The Dump (with a value of Fifteen Pence), was a vital part of Macquarie's plan to introduce the nation's first currency: specifically to fill the role of 'small change', thereby reducing the dependency on low denomination promissory notes.
The industry today acknowledges that there are about one thousand surviving examples of the 1813 Dump, with eight hundred available to collectors, the balance held in museums and public institutions.
Within that collector pool, the Dump appears in four distinctly different styles (or die combinations).
The four styles have been classified by authors Mira and Noble as the type A/1, D/2, E/3 and C/4.
The different styles on the obverse are reflected in the shape of the cross on the crown, the position of this cross in relation to the letters in the legend above it. And in the positioning of the row of jewels (or pearls) in the crown.

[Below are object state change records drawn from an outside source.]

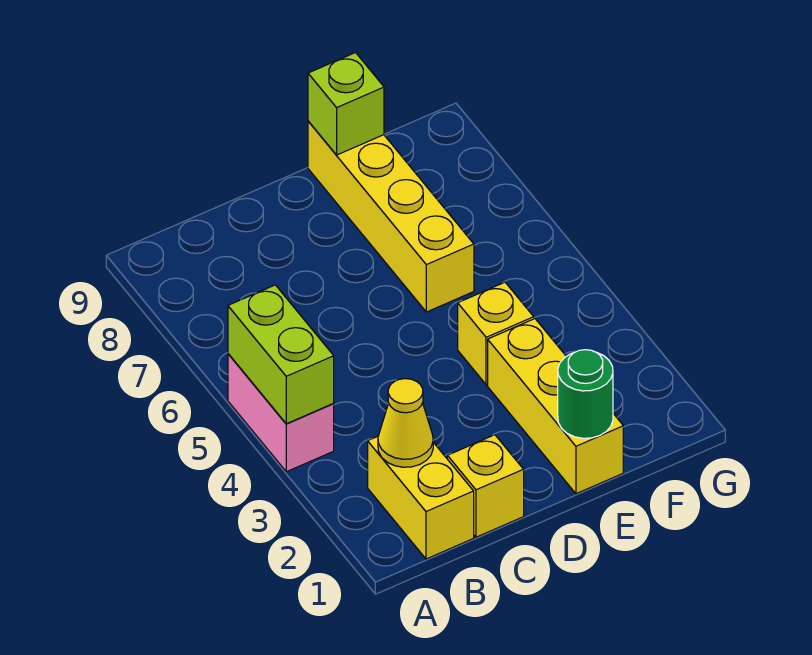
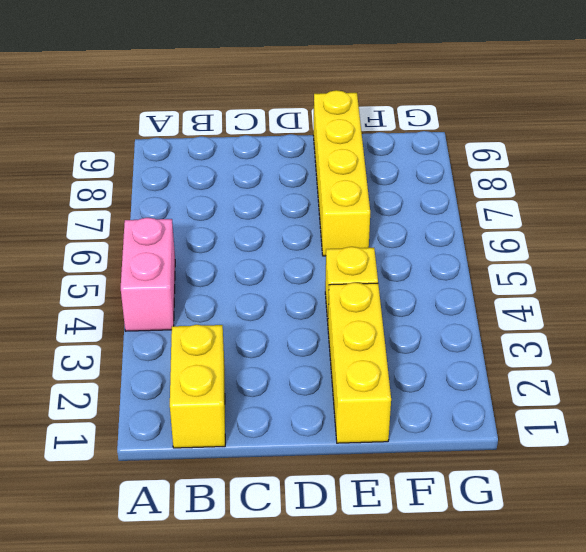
none -> yellow brick C1 level 1
none -> lime brick A4:A5 level 2

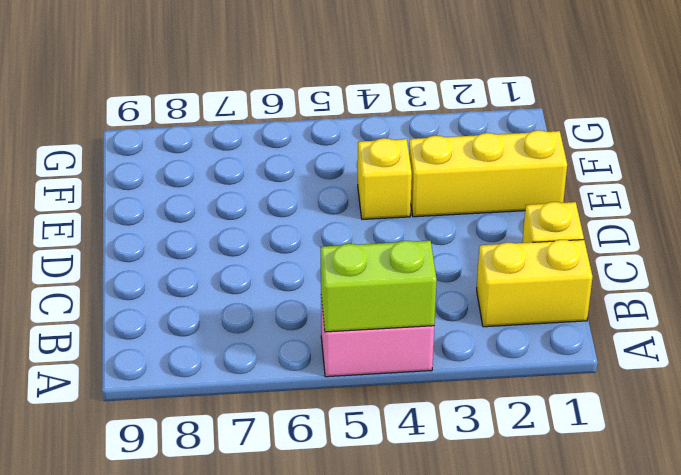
none -> yellow brick E6:E9 level 1
none -> yellow cone B2 level 2

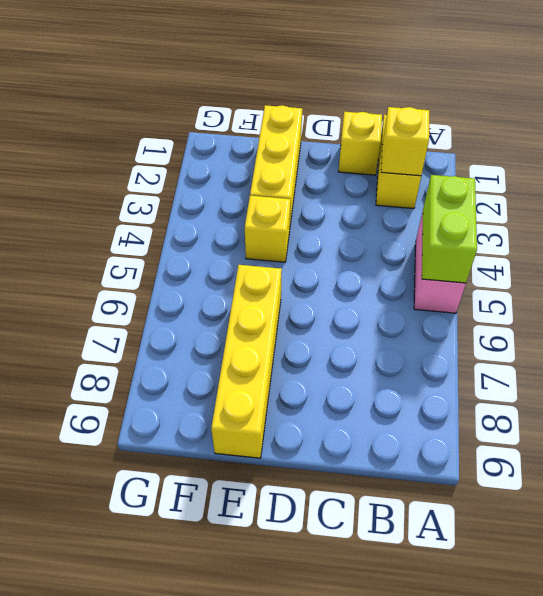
yellow brick B2 level 2 -> yellow cone B2 level 2
none -> green round brick E1 level 2
none -> lime brick E9 level 2

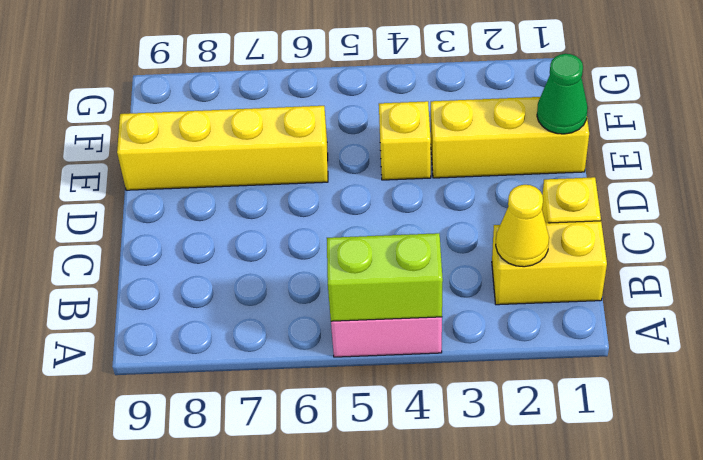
green cone E1 level 2 -> green round brick E1 level 2
none -> lime brick E9 level 2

On the reverse, differences are found in the distances between the words 'FIFTEEN' and 'PENCE' and in the position of the 'T' in 'FIFTEEN' in relation to the 'N' in 'PENCE'.
1813 Dump
design type E/3
1813 Dump
design type E/3
Historians suggest that the D/2 dies were likely the first die combination used, for the coins exhibit weaknesses in the edges and the legend, suggesting that the die was too large for the silver disc. Of the 800 surviving Dumps 20 per cent were struck using the D/2 dies.
More than 75 per cent of the Dumps were struck with the A/1 die combination, producing a coin that remedied the shortcomings of the first run of coins and produced Dumps that have strength in the edges and the legend and an overall, well centered strike.
The balance of surviving Dumps (5 per cent) were struck using the E/3 and C/4 dies. The dies are poorly engraved and are considered an early effort and may have been produced to test die pressure and planchet temperatures.
The examples produced from the E/3 and C/4 dies are intriguing and an essential part of the 'Dump' story.
1813 Dump design type E/3, nearly Very Fine and the finest known, recorded in Mira Noble 'The Holey Dollars of New South Wales'' page 92, Greg McDonald's Australian Coins and Banknotes, page 162
Price $65,000
The quality of this coin is absolutely supreme.
The finest of the E/3 Dumps, it was offered at Spink Auctions Australia, March 1988 Bicentennial auction.
And exhibited in 2013 at the Macquarie Bank, 1 Martin Place Sydney and again in 2019 at the Royal Australian Mint, Denison Street Canberra.
It is a much revered piece, featured as the representative example of a Dump struck using the E/3 dies in the Mira Noble Catalogue and the Greg McDonald reference book.